Oggi 25 aprile in tutta Italia è la Festa di Liberazione. Con questa data la storia ci ricorda la fine dell’occupazione tedesca in Italia, del regime fascista e della Seconda Guerra Mondiale che lasciò sul campo milioni di morti tra soldati e civili.
In tutta Italia, bandiere tricolore, bande musicali, politici e cravatte in prima linea in qualcosa che è diventata più una consuetudine che un vero render onore alla Libertà. Qualcosa che ci dimentichiamo non appena torniamo nelle nostre case, accendiamo la tv e magari acquisiamo per osmosi il pensiero di qualcun altro.
Anche se molti di noi non li hanno vissuti, quelli della Seconda Guerra Mondiale sono stati i tempi delle vere e pesanti privazioni, dei razionamenti del cibo e dei crampi allo stomaco, dell’annullamento delle libertà personali e di pensiero, di credo religioso e di orientamento sessuale.
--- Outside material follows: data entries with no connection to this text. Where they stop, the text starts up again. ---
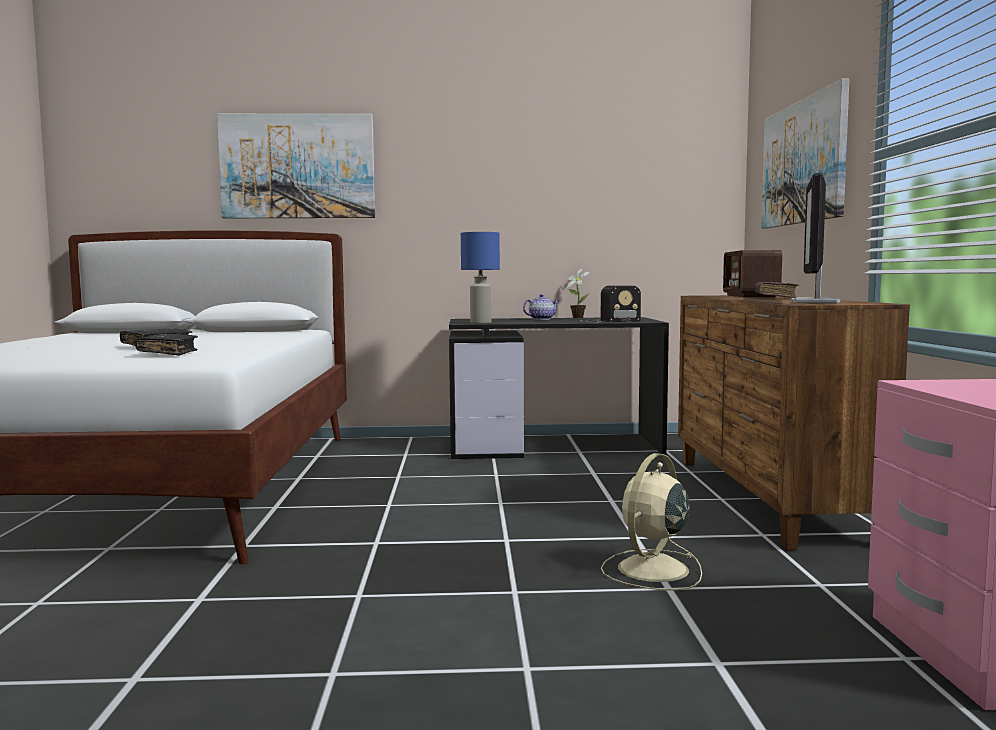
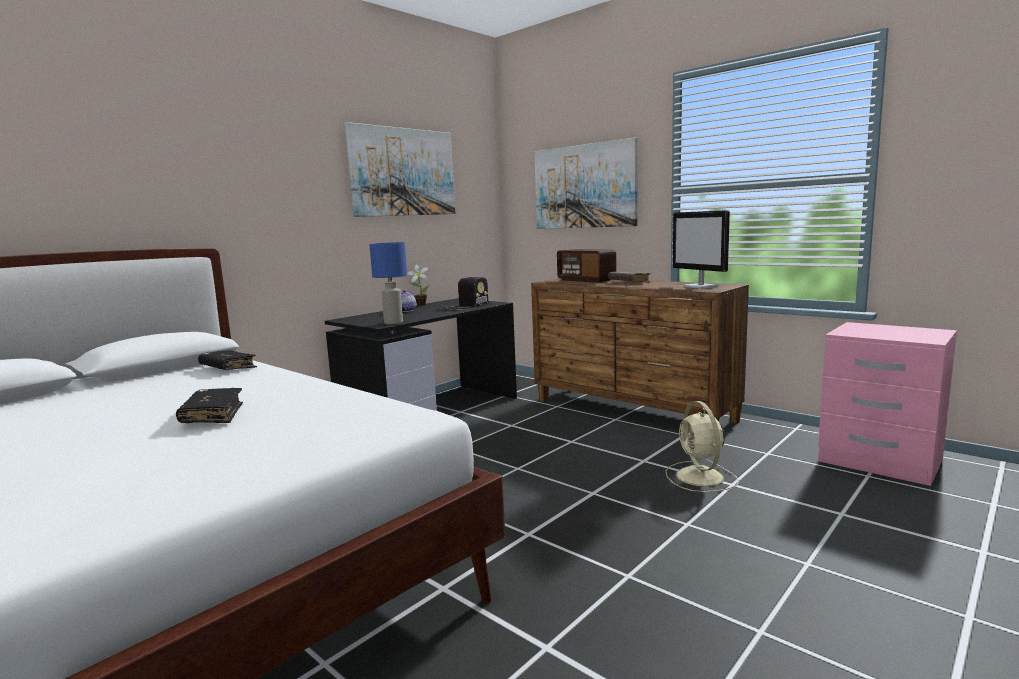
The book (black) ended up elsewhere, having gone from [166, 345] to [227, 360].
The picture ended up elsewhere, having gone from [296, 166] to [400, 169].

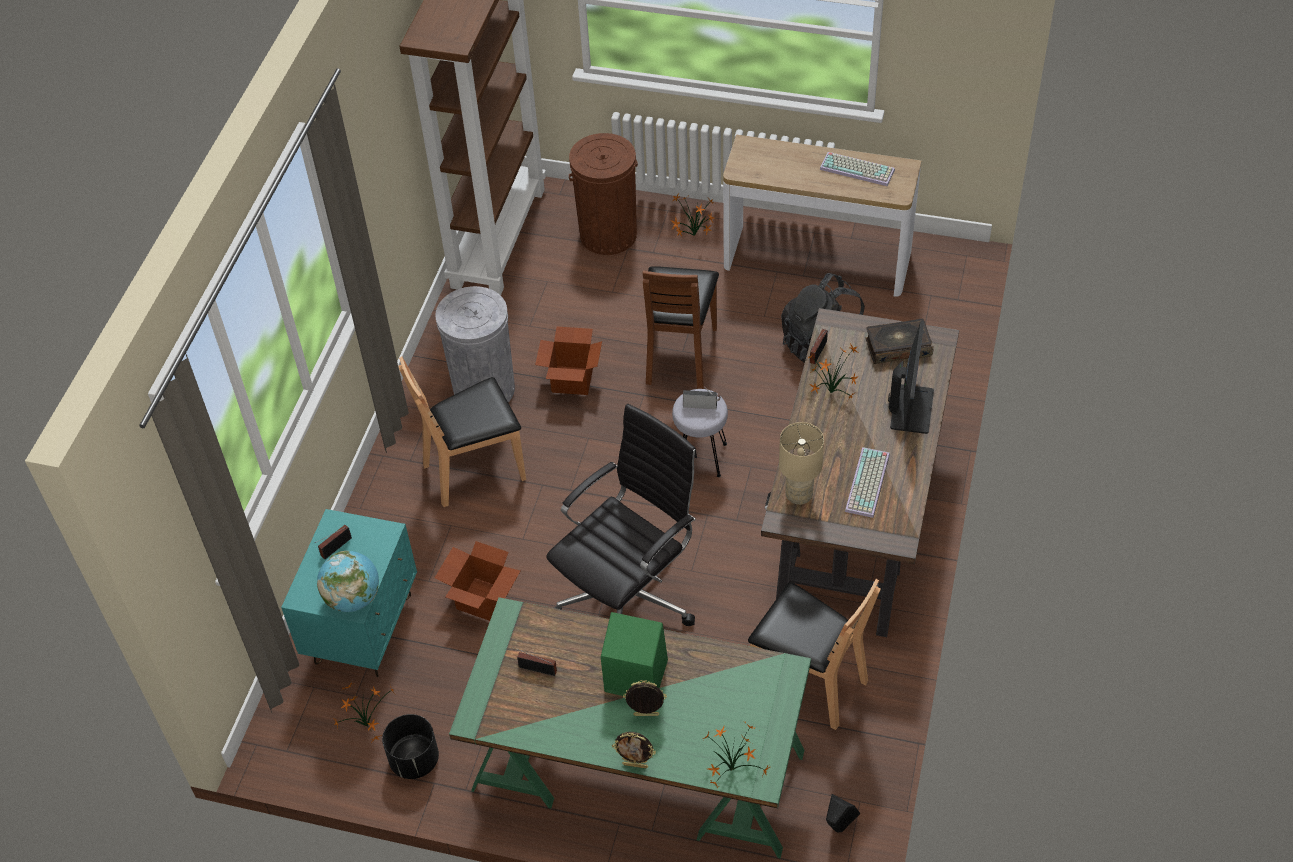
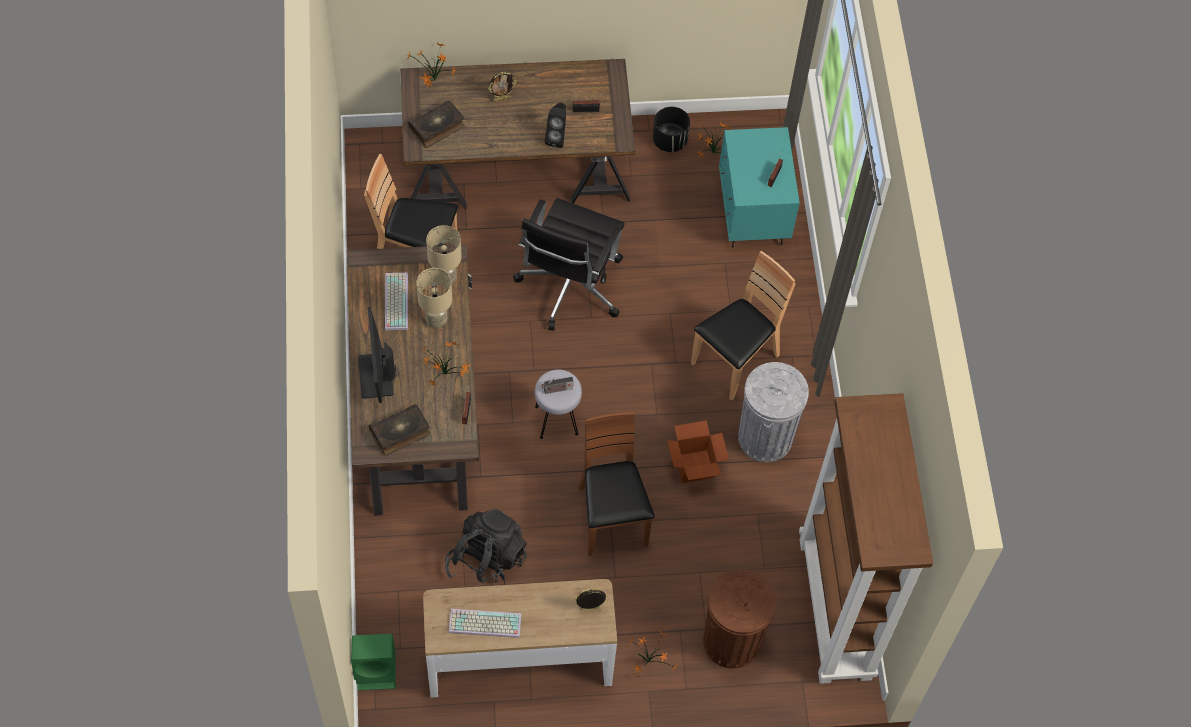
The second view lost the globe at [348, 581].
The second view lost the cardboard box at [477, 581].
The second view gained the book at [436, 124].
The second view gained the table lamp (beige) at [434, 298].
The speaker (green) ended up elsewhere, having gone from [634, 654] to [373, 662].
The picture frame ended up elsewhere, having gone from [634, 750] to [591, 599].
The speaker (black) ended up elsewhere, having gone from [843, 813] to [555, 125].
What was the desk (green) at [630, 728] turned into the desk (brown) at [517, 134].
Dovevi necessariamente essere sano e robusto, politicamente allineato, convintamente maschio o convintamente femmina e cattolico praticante. Guai a essere di un colore diverso dal bianco candido: i manganelli neri erano sempre pronti e venivano a battere alla tua porta e ombre scure apparivano dietro la finestra. Stai sicuro che erano guai.
Ora sì, abbiamo tutto, ma abbiamo la sensazione che ci manchi sempre qualcosa, è l’epoca dei bisogni infiniti e dell’invidia materiale. Abbiamo sì la libertà di comprare tutto quello che vogliamo, ma siamo obbligati a farlo tra i prodotti che ci vengono imposti dalla moda del momento e dal meccanismo perverso che crea falsi bisogni per venderci un nuovo prodotto diventato improvvisamente ‘indispensabile’.
È una prigione mentale autocostruita attorno a noi stessi che, ogni giorno che passa, diventa sempre più stretta e soffocante. Siamo liberi di muoverci dove vogliamo fino a quando la catena che ci tiene legata la caviglia all’albero non diventa troppo tesa.
Ma questa prigione può scomparire in un momento se solo lo vogliamo. Basta un click di pensiero, un interruttore che si accende e che ci fa alzare la testa verso un cielo azzurro, un campo di grano giovane e verdissimo e un mare color turchese. La libertà è forse una questione mentale ed è proprio nella mente che possiamo liberarci e trovare un sentiero nuovo da percorrere.
Se ci pensiamo, forse la vera libertà è non essere mentalmente dipendenti da niente e da nessuno, avere bisogno del meno possibile per vivere, delle scarpe comode, una t-shirt e dei jeans, una borraccia d’acqua e della frutta fresca e la voglia di andare a vedere come il mondo e la natura costruiscono spettacoli irripetibili ogni secondo che passa.
In realtà, non so bene cosa sia la libertà, a volte mi sento libero e a volte no, è una parola troppo difficile da ben intendere e quindi da raccontare. Qualcosa su cui scrittori e filosofi hanno dedicato vite ma che, alla fine, nessuno è riuscito mai a definire per bene, forse perché implica una visione soggettiva, una parola che nella sua rara bellezza dice tutto e non dice niente, se non la facciamo realmente nostra.
Penso che – per vedere l’effetto che fa – ognuno dovrebbe applicarla su se stesso la Libertà, cucirsela addosso, perché lo sappiamo bene che tutti, davanti allo specchio della vita, avvertiamo distintamente quando il nostro cuore e la nostra anima sono realmente liberi, non possiamo mentire a noi stessi. Quando succede è una nota d’improvviso intonata lì dove prima c’era un fastidioso rumore di fondo.
Se è vero questo, forse solo nella natura, lontano il più possibile dai marchingegni costruiti dall’uomo moderno, che ci possiamo sentire liberi, protetti e felici, col cuor contento, con la vita perfettamente allineata al meccanismo meraviglioso della Terra che nulla sbaglia e che tutto valorizza.
Anche l’essere umano che, nel suo cammino di liberazione, decide di abbandonarsi a essa e di lasciarsi trasportare lì in un luogo senza tempo e senza spazio, capisce che la libertà non è più una semplice parola, ma è una condizione esistenziale nella quale diventa libero di scegliere. E così succede che, senza pensarci neppure, alla guerra sanguinosa preferisce la pace duratura.